* **EXCERPTED PASSAGE**
'''
Schedule TO-I/A

 

SECURITIES AND EXCHANGE COMMISSION

WASHINGTON, D.C. 20549

 


 

SCHEDULE TO/A

(RULE 13e-4)

TENDER OFFER STATEMENT UNDER SECTION 14(d)(1) OR SECTION 13(e)(1)

OF THE SECURITIES EXCHANGE ACT OF 1934

 


 

SCPIE HOLDINGS INC.

(NAME OF SUBJECT COMPANY (ISSUER) AND FILING PERSON (OFFEROR))

 

OPTIONS TO PURCHASE COMMON STOCK, PAR VALUE $.0001 PER SHARE

(TITLE OF CLASS OF SECURITIES)

 

C-78402P

(CUSIP NUMBER OF CLASS OF SECURITIES)

 

DONALD J. ZUK

PRESIDENT AND CHIEF EXECUTIVE OFFICER

SCPIE HOLDINGS INC.

1888 CENTURY PARK EAST

LOS ANGELES, CALIFORNIA 90067

(310) 551-5900

(NAME, ADDRESS AND TELEPHONE NUMBER OF PERSON AUTHORIZED TO RECEIVE

NOTICES AND COMMUNICATIONS ON BEHALF OF THE FILING PERSON)

 

COPY TO:

JOSHUA E. LITTLE, ESQ.

LATHAM & WATKINS LLP

12636 HIGH BLUFF DRIVE

SAN DIEGO, CALIFORNIA 92130

(858) 523-5400

 


 

¨ Check the box if the filing relates solely to preliminary communications made before the commencement of a tender offer.

 

Check the appropriate boxes below to designate any transactions to which the statement relates:

 

  ¨ third-party tender offer subject to Rule 14d-1.
'''
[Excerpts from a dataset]
'''
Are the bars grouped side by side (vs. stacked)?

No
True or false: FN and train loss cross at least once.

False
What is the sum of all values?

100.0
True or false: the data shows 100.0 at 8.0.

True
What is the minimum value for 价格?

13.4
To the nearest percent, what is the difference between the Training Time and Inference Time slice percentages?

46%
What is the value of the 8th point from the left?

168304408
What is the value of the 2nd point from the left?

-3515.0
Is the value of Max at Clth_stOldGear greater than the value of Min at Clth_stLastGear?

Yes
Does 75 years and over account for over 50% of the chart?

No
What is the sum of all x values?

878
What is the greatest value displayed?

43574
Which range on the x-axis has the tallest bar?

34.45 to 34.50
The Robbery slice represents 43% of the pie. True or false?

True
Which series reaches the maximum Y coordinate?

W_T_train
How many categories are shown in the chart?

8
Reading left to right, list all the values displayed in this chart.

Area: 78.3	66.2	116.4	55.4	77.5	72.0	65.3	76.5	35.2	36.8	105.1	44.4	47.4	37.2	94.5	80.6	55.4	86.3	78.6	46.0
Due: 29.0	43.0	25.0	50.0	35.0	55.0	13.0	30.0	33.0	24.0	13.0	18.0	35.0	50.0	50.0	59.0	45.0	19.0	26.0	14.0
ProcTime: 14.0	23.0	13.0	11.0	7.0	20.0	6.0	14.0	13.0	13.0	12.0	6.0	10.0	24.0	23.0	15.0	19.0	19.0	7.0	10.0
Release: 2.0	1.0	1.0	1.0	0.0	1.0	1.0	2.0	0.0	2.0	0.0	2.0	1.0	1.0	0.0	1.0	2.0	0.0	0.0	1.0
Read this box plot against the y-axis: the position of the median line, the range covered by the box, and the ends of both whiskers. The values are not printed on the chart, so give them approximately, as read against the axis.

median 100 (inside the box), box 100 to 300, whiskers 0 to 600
'''
* **CHECK YOUR UNDERSTANDING**
#1 Repeat word for word the part of the Schedule TO/A cover page that opens with the words containing "LOS ANGELES, CALIFORNIA" and closes with "E. LITTLE, ESQ.".
#2 Reproduce exactly the lines of the records that run from the start of the records through the line containing "Reading left to", with both ends included.

* **SOLUTION SET**
#1
LOS ANGELES, CALIFORNIA 90067

(310) 551-5900

(NAME, ADDRESS AND TELEPHONE NUMBER OF PERSON AUTHORIZED TO RECEIVE

NOTICES AND COMMUNICATIONS ON BEHALF OF THE FILING PERSON)

 

COPY TO:

JOSHUA E. LITTLE, ESQ.

#2
Are the bars grouped side by side (vs. stacked)?

No
True or false: FN and train loss cross at least once.

False
What is the sum of all values?

100.0
True or false: the data shows 100.0 at 8.0.

True
What is the minimum value for 价格?

13.4
To the nearest percent, what is the difference between the Training Time and Inference Time slice percentages?

46%
What is the value of the 8th point from the left?

168304408
What is the value of the 2nd point from the left?

-3515.0
Is the value of Max at Clth_stOldGear greater than the value of Min at Clth_stLastGear?

Yes
Does 75 years and over account for over 50% of the chart?

No
What is the sum of all x values?

878
What is the greatest value displayed?

43574
Which range on the x-axis has the tallest bar?

34.45 to 34.50
The Robbery slice represents 43% of the pie. True or false?

True
Which series reaches the maximum Y coordinate?

W_T_train
How many categories are shown in the chart?

8
Reading left to right, list all the values displayed in this chart.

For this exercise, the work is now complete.